### Work request
In your copy, reproduce each entry exactly and leave out the pictures.

### Material supplied

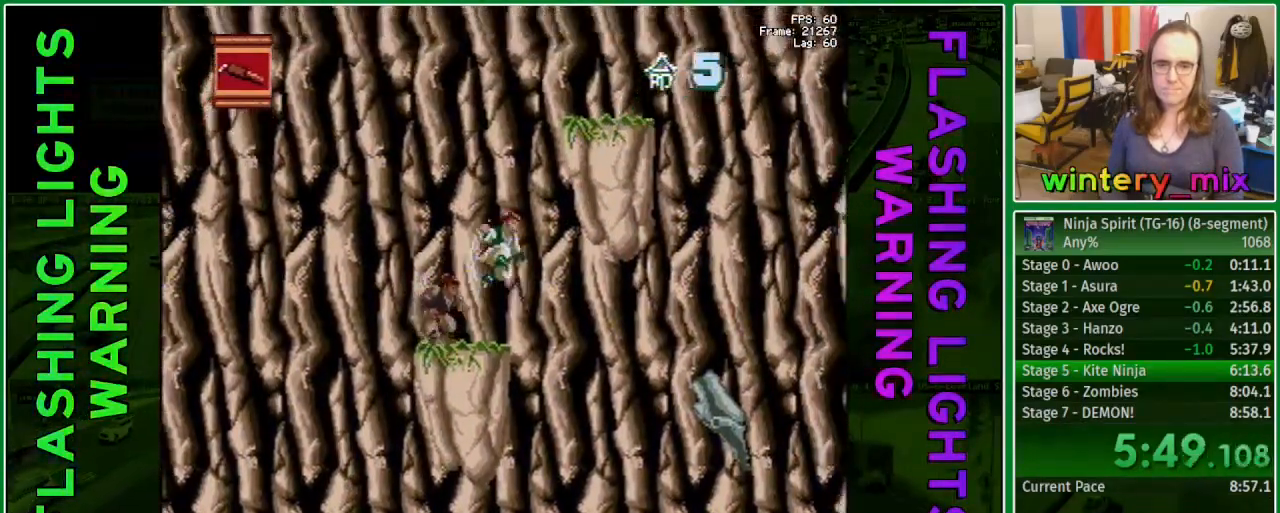
{"dt_ms": 500, "buttons": ["DPAD_LEFT"], "events": [[217, "A", "up"], [400, "DPAD_LEFT", "down"], [483, "DPAD_RIGHT", "up"]]}
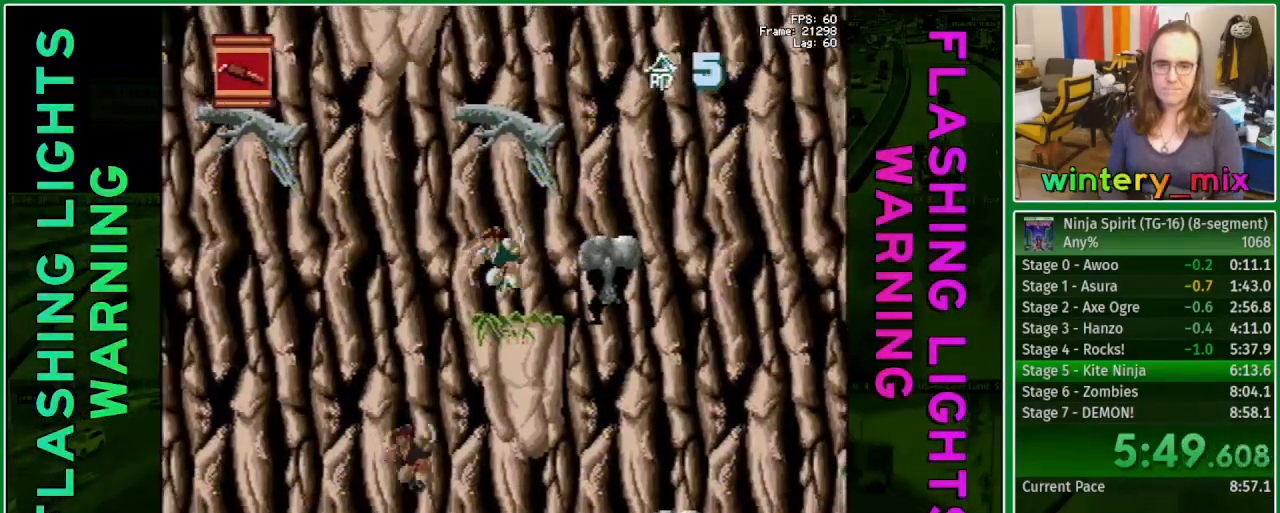
{"dt_ms": 500, "buttons": ["A", "DPAD_LEFT"], "events": [[283, "A", "down"]]}
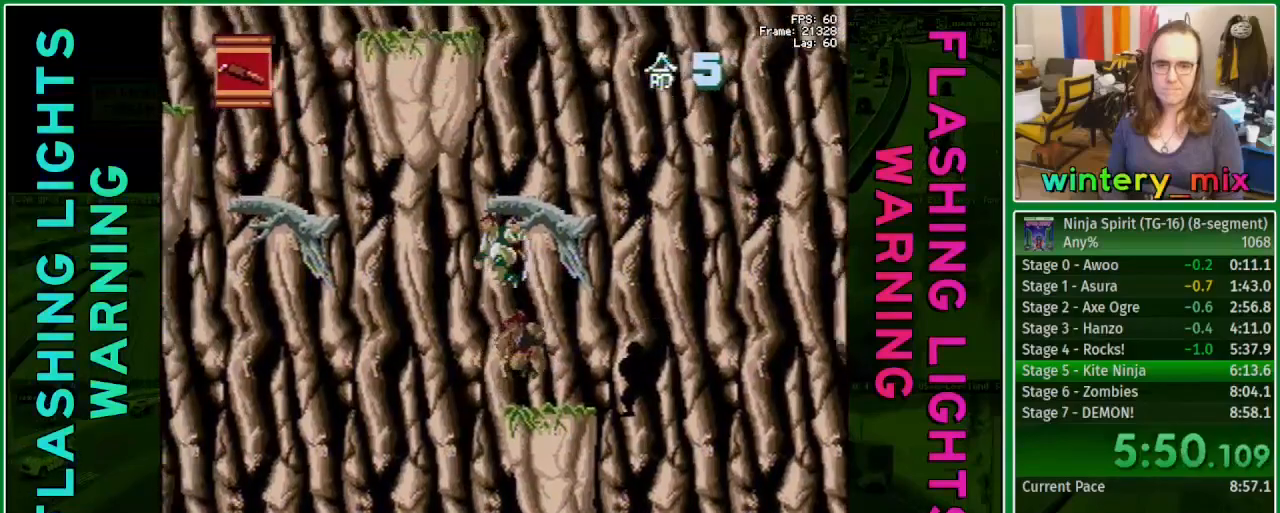
{"dt_ms": 500, "buttons": ["A", "DPAD_LEFT"], "events": []}
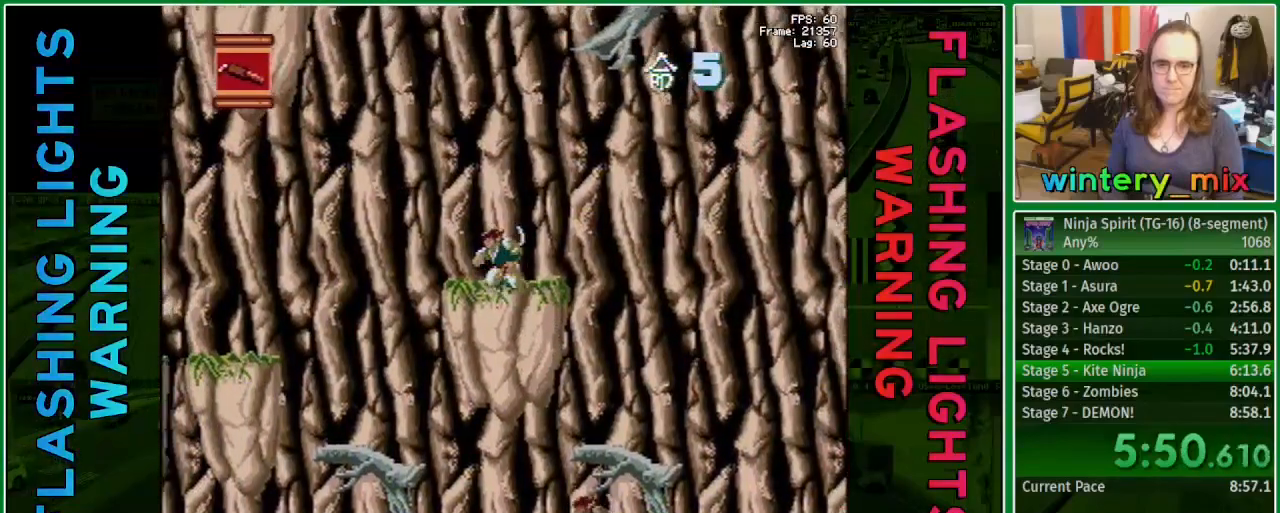
{"dt_ms": 500, "buttons": ["A", "DPAD_LEFT"], "events": [[17, "A", "up"], [217, "A", "down"]]}
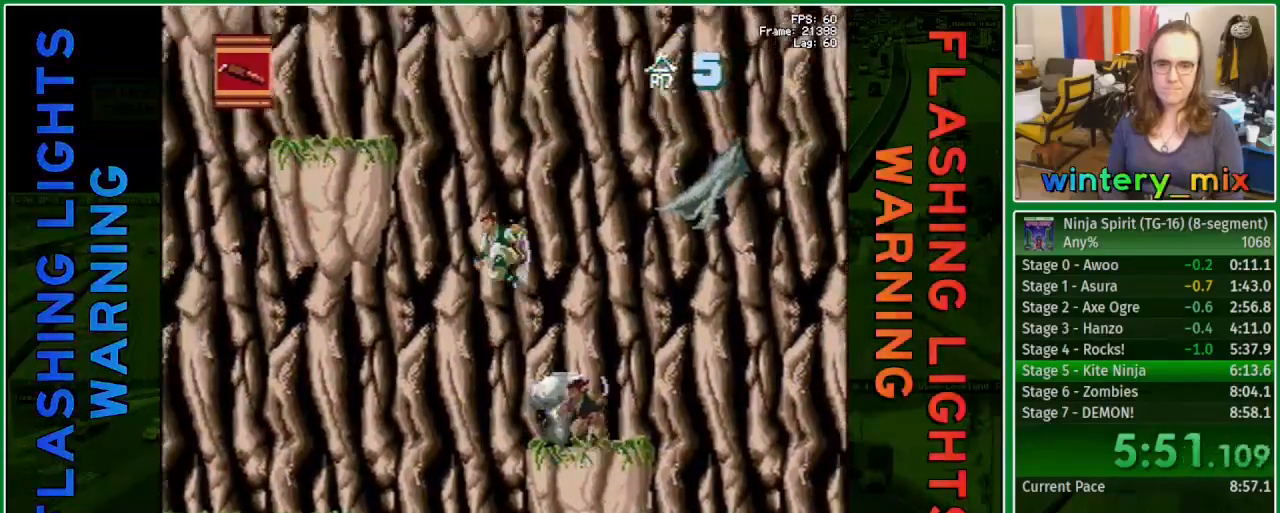
{"dt_ms": 500, "buttons": ["A", "DPAD_LEFT"], "events": []}
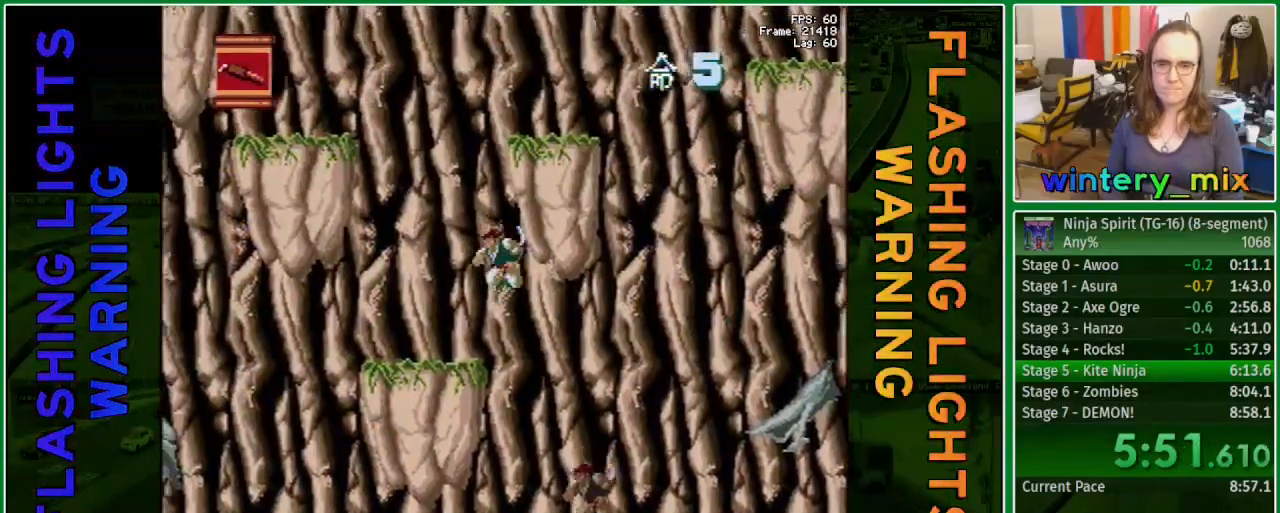
{"dt_ms": 500, "buttons": ["DPAD_LEFT"], "events": [[83, "A", "up"]]}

### Solution for this problem
{"dt_ms": 500, "buttons": ["DPAD_LEFT"], "events": [[217, "A", "up"], [400, "DPAD_LEFT", "down"], [483, "DPAD_RIGHT", "up"]]}
{"dt_ms": 500, "buttons": ["A", "DPAD_LEFT"], "events": [[283, "A", "down"]]}
{"dt_ms": 500, "buttons": ["A", "DPAD_LEFT"], "events": []}
{"dt_ms": 500, "buttons": ["A", "DPAD_LEFT"], "events": [[17, "A", "up"], [217, "A", "down"]]}
{"dt_ms": 500, "buttons": ["A", "DPAD_LEFT"], "events": []}
{"dt_ms": 500, "buttons": ["DPAD_LEFT"], "events": [[83, "A", "up"]]}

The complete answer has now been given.